Fresh off an electoral shellacking on a number of levels, Republicans across the country are indicating intraparty soul-searching, suggesting it's time to re-examine stances and look at widening the tent to woo traditionally Democratic demographics.
"It's clear that with our losses in the presidential race and a number of key Senate races, we have a period of reflection and recalibration ahead for the Republican Party," National Republican Senate Chairman John Cornyn said after the election. "While some will want to blame one wing of the party over the other, the reality is candidates from all corners of our GOP lost (Tuesday). Clearly we have work to do in the weeks and months ahead."
The answer to the electoral woes the GOP experienced on Election Day is demographics, pundits agreed, and Republicans need to expand the party to reach out to new and growing groups of voters.
Latinos, in particular, will likely be a specific group Republicans seek to attract, reporter David Gregory said during a panel discussion Wednesday.
"The party has got to find a way to reach out to Latinos, the fastest growing voting bloc, to become a more diverse party with the ability to shed some of the orthodoxy around taxes, around spending, over the role of government, and this process is going to begin this morning — the soul searching and redefinition," Gregory said.
According to ABC News, President Barack Obama won 71 percent of the Latino vote while Republican Mitt Romney won 27 percent.
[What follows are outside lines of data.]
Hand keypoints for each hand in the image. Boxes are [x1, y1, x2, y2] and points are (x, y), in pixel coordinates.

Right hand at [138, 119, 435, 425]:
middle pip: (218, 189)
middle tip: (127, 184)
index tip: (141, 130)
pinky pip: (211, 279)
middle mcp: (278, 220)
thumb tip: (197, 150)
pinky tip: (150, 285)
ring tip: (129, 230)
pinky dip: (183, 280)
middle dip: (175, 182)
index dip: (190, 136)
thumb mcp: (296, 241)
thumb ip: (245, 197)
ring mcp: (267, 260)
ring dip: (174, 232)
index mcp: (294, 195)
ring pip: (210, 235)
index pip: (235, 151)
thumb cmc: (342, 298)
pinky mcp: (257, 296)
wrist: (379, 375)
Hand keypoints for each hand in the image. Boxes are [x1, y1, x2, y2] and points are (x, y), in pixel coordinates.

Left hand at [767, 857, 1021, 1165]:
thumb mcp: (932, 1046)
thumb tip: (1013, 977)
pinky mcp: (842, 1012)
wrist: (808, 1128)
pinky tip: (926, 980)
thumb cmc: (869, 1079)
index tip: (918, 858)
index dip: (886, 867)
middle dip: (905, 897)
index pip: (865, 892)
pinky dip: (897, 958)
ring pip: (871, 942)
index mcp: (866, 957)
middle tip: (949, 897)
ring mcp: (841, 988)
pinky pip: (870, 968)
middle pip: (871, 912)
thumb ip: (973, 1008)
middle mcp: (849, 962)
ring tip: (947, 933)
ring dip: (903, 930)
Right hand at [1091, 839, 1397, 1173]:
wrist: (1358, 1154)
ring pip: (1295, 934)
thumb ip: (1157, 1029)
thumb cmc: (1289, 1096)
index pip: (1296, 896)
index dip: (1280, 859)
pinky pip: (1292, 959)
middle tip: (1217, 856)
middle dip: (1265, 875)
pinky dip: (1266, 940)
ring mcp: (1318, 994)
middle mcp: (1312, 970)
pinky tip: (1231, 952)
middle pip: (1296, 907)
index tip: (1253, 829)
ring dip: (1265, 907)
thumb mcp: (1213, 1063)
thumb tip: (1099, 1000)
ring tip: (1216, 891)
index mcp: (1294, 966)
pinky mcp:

It was an improvement for Obama and a drop in Latino Republican support since George W. Bush, who won 40 percent of the Latino vote.
"Romney performed very well among white voters, but got hammered by African-Americans, Hispanics, Asians and young voters," Guy Benson wrote in a Wednesday column at Townhall. "These problems aren't going to magically disappear."
Benson suggested that because Democrats will try to exploit GOP weakness in these areas, conservatives must begin to pick battles carefully and expand their appeal in order to account for electoral shifts.
Following on this vein of thought, Washington Post columnist George Will said Republican losses Tuesday will jumpstart the rise of Sen. Marco Rubio, a Florida Republican and son of Cuban immigrants, within the party. Rubio was floated as a possible Romney vice president pick in early 2012 and spoke at the Republican National Convention in August. In April, Rubio began constructing a DREAM Act, offering undocumented students temporary visas with the possibility of permanent status.
"The conservative movement should have particular appeal to people in minority and immigrant communities who are trying to make it, and Republicans need to work harder than ever to communicate our beliefs to them," Rubio said after the election.
"We have to recognize the demographic changes in this country," Sen. Susan Collins, R-Maine, told The New York Times Wednesday. "Republicans cannot win with just rural white voters."
Pundits also suggested that Republicans need to acknowledge that the Democratic electorate appears to have expanded, and recalibrate accordingly.
"All through the months leading up to the election conservative pundits carped over the fact that polls supposedly oversample Democrats," Sean Higgins wrote at The Washington Examiner. "Well, now we know that they were wrong. The polls have run almost exactly along with the election results. It turns out they were sampling so many more Democrats . . . because there are more Democrats in the electorate now."
"Ari Fleischer points out the silver lining is that so far, Romney is winning independents," National Review's Jim Geraghty wrote in his Morning Jolt column following the election. "That's not a silver lining, that's worse news: Democrats don't really need independents anymore."
"Seeing a lot of folks I would have thought were SoCon opinion leaders taking to hear this loss, advocating recalibration on social issues," Mediaite's Noah Rothman tweeted. "If true, and 2012 becomes turning point when GOP moderates on immigration & gay marriage w/strong fiscal message, could be pyrric for Dems."
Romney's party, and not necessarily Romney himself, doomed his chances at being elected, Ross Douthat of The New York Times wrote Wednesday.
"A weak nominee in many ways, (Romney) was ultimately defeated less by his own limitations as a leader, and more by the fact that his party didn't particularly want to be reinvented, preferring to believe that the rhetoric and positions of 1980 and 1984 could win again in the America of 2012."